◆ **WHAT TO DO**: Scan the data beneath this task and copy each line that includes "elem".

◆ **RECORDS TO PROCESS**:
**********
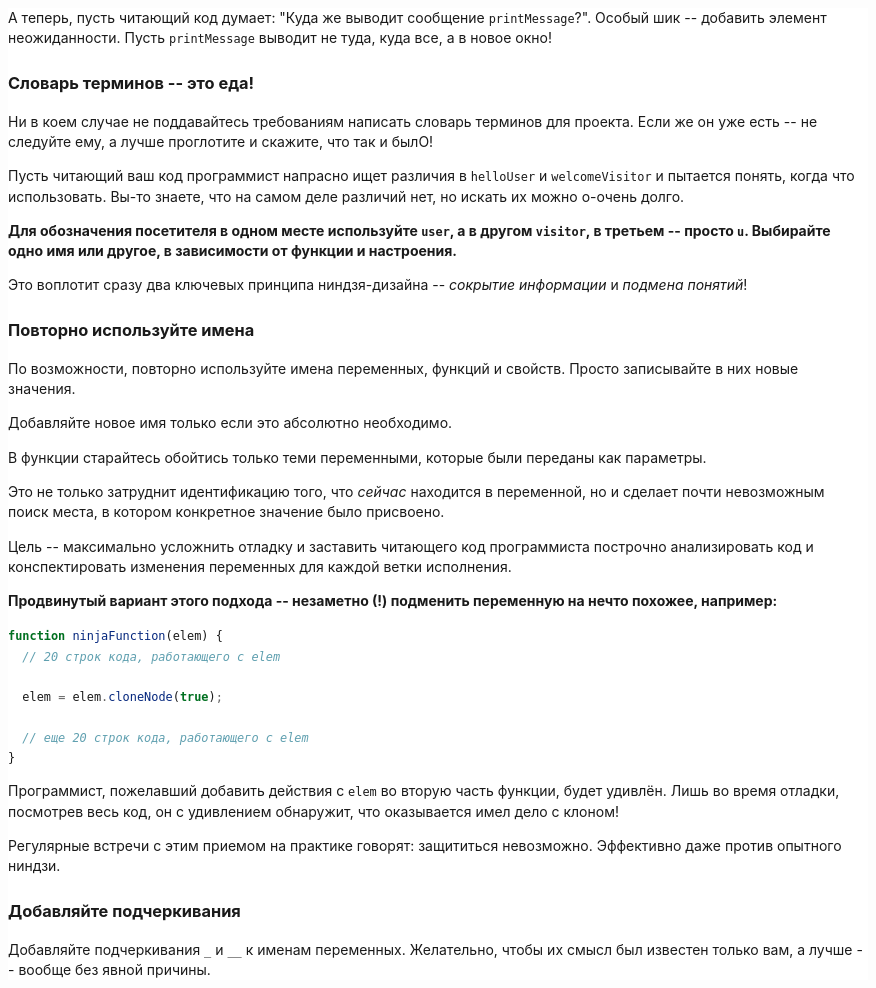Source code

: А теперь, пусть читающий код думает: "Куда же выводит сообщение `printMessage`?". Особый шик -- добавить элемент неожиданности. Пусть `printMessage` выводит не туда, куда все, а в новое окно!

### Словарь терминов -- это еда!

Ни в коем случае не поддавайтесь требованиям написать словарь терминов для проекта. Если же он уже есть -- не следуйте ему, а лучше проглотите и скажите, что так и былО!

Пусть читающий ваш код программист напрасно ищет различия в `helloUser` и `welcomeVisitor` и пытается понять, когда что использовать. Вы-то знаете, что на самом деле различий нет, но искать их можно о-очень долго. 

**Для обозначения посетителя в одном месте используйте `user`, а в другом `visitor`, в третьем -- просто `u`. Выбирайте одно имя или другое, в зависимости от функции и настроения.**

Это воплотит сразу два ключевых принципа ниндзя-дизайна -- *сокрытие информации* и *подмена понятий*! 

### Повторно используйте имена

По возможности, повторно используйте имена переменных, функций и свойств. Просто записывайте в них новые значения. 

Добавляйте новое имя только если это абсолютно необходимо.

В функции старайтесь обойтись только теми переменными, которые были переданы как параметры.

Это не только затруднит идентификацию того, что *сейчас* находится в переменной, но и сделает почти невозможным поиск места, в котором конкретное значение было присвоено.

Цель -- максимально усложнить отладку и заставить читающего код программиста построчно анализировать код и конспектировать изменения переменных для каждой ветки исполнения.

**Продвинутый вариант этого подхода -- незаметно (!) подменить переменную на нечто похожее, например:**

```js
function ninjaFunction(elem) {
  // 20 строк кода, работающего с elem

  elem = elem.cloneNode(true);

  // еще 20 строк кода, работающего с elem
}
```

Программист, пожелавший добавить действия с `elem` во вторую часть функции, будет удивлён. Лишь во время отладки, посмотрев весь код, он с удивлением обнаружит, что оказывается имел дело с клоном! 

Регулярные встречи с этим приемом на практике говорят: защититься невозможно. Эффективно даже против опытного ниндзи.

### Добавляйте подчеркивания

Добавляйте подчеркивания `_` и `__` к именам переменных. Желательно, чтобы их смысл был известен только вам, а лучше -- вообще без явной причины.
**********
◆ **OUTPUT FOR THIS EXERCISE**:
function ninjaFunction(elem) {
  // 20 строк кода, работающего с elem
  elem = elem.cloneNode(true);
  // еще 20 строк кода, работающего с elem
Программист, пожелавший добавить действия с `elem` во вторую часть функции, будет удивлён. Лишь во время отладки, посмотрев весь код, он с удивлением обнаружит, что оказывается имел дело с клоном! 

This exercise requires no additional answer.